Her şey yolunda gidiyormuş, hiçbir sorun yokmuş gibi Bir Foçalıyı, üstelik gazeteciyi Belediye binasından kovuyorsun.
Belediye binası babanın malıymış gibi.
CHP Genel Başkanı Özgür Özel , “ Belediye başkanları bu seçim döneminde taraf olmayacak” demesine rağmen.
Mevcut İlçe Başkanı seçim kaybetmesi için elinden ne geliyorsa yapıyorsun.
Meclis Üyesini, Üstelik kendi partinin meclis üyesinin arazi satışları ile alakalı red oyunu kullanacağını söylemesi üzerine demediğini bırakmıyorsun.
Konuşma hakkını engelliyorsun.
Senin de dolaylı olarak neden olduğun afet sonrası İlçe binanıza CHP İL Başkanı geliyor.
Bir vatandaşın, yarattığın parti içi düşmanlıklar ve itina ile beslediğin nefret duygusu dışında yeni bir şey görme şansı yakalayınca.
İl Başkan’ına,” Hoş geldiniz, bu gelişinizle Belediye Başkanı ve İlçe Başkan’ını bir arada görmek bizi mutlu etti” demesi üzerine
Kıyameti koparıyorsun.
Vatandaşın ne provokatörlüğü ne hadsizliği ne de terbiyesizliği kalıyor.
Kaldı ki vatandaş gönlündeki gerçeği yani CHP içerisinde bir barış ortamı olması temennisi ile sevincini dile getiriyor.
Bu bile sana batıyor.
Ardından toplantı anında CHP Gençlik Kolları Başkanı misafirlere çay dağıtıyor.
O genci azarlıyorsun.
Ben konuşurken çay dağıtamazsın. Diyorsun.
O kadar insanın içinde gururunu kırıyorsun.
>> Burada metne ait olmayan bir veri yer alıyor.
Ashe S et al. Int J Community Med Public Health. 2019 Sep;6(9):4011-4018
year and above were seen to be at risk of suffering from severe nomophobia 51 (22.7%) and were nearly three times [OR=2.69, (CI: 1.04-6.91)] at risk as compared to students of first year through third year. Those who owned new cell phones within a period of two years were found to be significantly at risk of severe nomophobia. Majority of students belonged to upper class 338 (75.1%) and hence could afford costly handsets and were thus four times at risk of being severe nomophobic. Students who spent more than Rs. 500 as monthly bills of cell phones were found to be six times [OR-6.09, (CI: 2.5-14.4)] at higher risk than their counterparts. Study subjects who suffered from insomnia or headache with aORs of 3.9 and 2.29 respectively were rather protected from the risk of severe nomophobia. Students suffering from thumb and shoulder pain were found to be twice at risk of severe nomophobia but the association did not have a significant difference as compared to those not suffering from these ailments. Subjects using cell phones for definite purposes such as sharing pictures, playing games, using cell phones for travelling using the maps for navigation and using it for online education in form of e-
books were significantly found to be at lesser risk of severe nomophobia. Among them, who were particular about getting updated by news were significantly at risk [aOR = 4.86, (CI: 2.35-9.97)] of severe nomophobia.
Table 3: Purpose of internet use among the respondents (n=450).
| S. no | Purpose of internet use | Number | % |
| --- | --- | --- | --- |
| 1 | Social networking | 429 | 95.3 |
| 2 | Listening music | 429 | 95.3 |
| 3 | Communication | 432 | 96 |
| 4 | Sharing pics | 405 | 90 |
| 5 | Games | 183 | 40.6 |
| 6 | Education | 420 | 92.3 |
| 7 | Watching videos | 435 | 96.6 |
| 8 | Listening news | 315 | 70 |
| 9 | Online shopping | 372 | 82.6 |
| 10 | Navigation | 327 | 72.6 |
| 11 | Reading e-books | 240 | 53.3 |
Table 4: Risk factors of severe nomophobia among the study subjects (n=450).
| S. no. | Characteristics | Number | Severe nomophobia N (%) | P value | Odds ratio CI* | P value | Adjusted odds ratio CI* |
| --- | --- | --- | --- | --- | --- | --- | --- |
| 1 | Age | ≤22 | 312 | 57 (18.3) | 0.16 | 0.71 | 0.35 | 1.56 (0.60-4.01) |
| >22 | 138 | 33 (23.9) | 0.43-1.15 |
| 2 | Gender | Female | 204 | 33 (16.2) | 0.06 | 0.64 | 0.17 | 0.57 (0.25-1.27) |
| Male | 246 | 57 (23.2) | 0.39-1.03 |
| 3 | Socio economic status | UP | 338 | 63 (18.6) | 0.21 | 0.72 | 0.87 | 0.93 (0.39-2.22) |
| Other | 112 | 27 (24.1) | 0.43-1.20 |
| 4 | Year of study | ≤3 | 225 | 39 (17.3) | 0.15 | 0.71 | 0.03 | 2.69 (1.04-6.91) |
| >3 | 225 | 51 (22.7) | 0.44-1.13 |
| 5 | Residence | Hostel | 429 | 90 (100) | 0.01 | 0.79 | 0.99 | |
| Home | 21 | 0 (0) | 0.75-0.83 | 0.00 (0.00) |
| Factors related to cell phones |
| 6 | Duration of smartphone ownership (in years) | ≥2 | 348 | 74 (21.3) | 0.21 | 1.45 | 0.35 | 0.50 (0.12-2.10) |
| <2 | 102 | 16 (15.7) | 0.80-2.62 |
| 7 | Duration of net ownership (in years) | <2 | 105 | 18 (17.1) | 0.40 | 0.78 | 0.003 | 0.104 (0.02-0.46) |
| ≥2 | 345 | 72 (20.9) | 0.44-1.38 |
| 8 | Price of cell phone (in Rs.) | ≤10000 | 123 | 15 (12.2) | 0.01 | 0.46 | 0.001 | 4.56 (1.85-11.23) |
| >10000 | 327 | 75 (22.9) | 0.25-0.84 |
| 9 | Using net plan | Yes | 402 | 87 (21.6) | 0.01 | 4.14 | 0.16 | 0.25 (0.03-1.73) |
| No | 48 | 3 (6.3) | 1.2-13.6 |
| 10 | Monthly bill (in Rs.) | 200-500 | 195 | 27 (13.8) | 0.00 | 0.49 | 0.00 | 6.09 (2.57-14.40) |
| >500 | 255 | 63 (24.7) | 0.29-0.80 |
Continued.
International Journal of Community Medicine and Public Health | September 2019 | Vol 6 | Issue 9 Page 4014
Hadsiz de sensin terbiyesizde.
Sen nesin, kimsin.
Artık çözemiyorum.
Vatandaşa bağırıp çağırıp Belediye'den kovuyorsun.
Meclis Üyene Bağırıp çağırıp.
Mecliste konuşma hakkını kullanmasın diye mikrofonu kapattırıyorsun
Gençlik kolları Başkanını misafirlerin içinde azarlıyorsun.
İl başkanı daha dün Foça İlçe binasında son derece nazik ifade ile konuşan vatandaşa karşı.
“Beni niye savunmuyorsun Başkan” diye çemkiriyorsun.
Sen gücünü nereden alıyorsun ya.
Bir de hele.
Belliki Foçalıdan, İlçe teşkilatından ya da İzmir İl Başkan'ından almıyorsun da
Kimden alıyorsun da.
Bu kadar müdanasız kavga edebiliyorsun.
Seni kim aday yaptı.
Belli ki CHP'nin adayı değilsin.
Kimin adayısın da bu kadar ölçüsüz ve saygısızca önüne gelene kükrüyorsun.
Bir de hele.
Seninle Foça kaybediyor.
Foçalı kaybediyor.
Foça CHP kaybediyor.
İzmir CHP'de dolaylı olarak kaybediyor.
Kim kazanıyor?
Söylesen de öğrensek.
Bu ne hadsizlik.
Okuyucum, bu ne ya?
Demesini duyar gibiyim.
Olmaz böyle şey diyorsunuz değil mi?
Bunlar daha bir kaçı.
Xxxxxxxxxxxxxxxx
Sen bir söyle bakalım.
Düşünüyorum da;
Foça’ya seni Belediye başkanı adayı yapanlar ne dediler?
Foça’ya git.
Foça’nın üzerinden öyle bir geç ki feleklerini şaşırsınlar.
Foça’da herkes ile kavga et.
Esnafla, vatandaşla, partili ile ve hatta CHP İlçe Başkanıyla da.
Öyle bir Foça’nın içine et ki.
Seninle uğraşmaktan biz Foça’yı yağmalarken.
Bizimle ne uğraşacak mecalleri kalsın.
Ne de biz akıllarına gelelim.
Böyle mi dediler?
Bir söyle Allah’ını seversen.
Son Meclis görüşmesini izliyorum.
Sorun yatırım ve borçlar.
Tek çıkış noktası Arazi satmak.
Başka hiçbir şey yok.
Bak ne diyeceğim Cahil cühela;
Hiçbir şey bilmiyorsan ki bilmiyorsun.
Bu açık ve net.
Öğren sor soruştur.
Bak sana yardımcı olayım.
Gökhan Demirağ döneminde 750 bin liralık birlik beraberlik yemekleri yapılırken. O dönem (2010-2011 yıllarında) Birgi Belediyesi’nin 500 bin lira bütçesi vardı.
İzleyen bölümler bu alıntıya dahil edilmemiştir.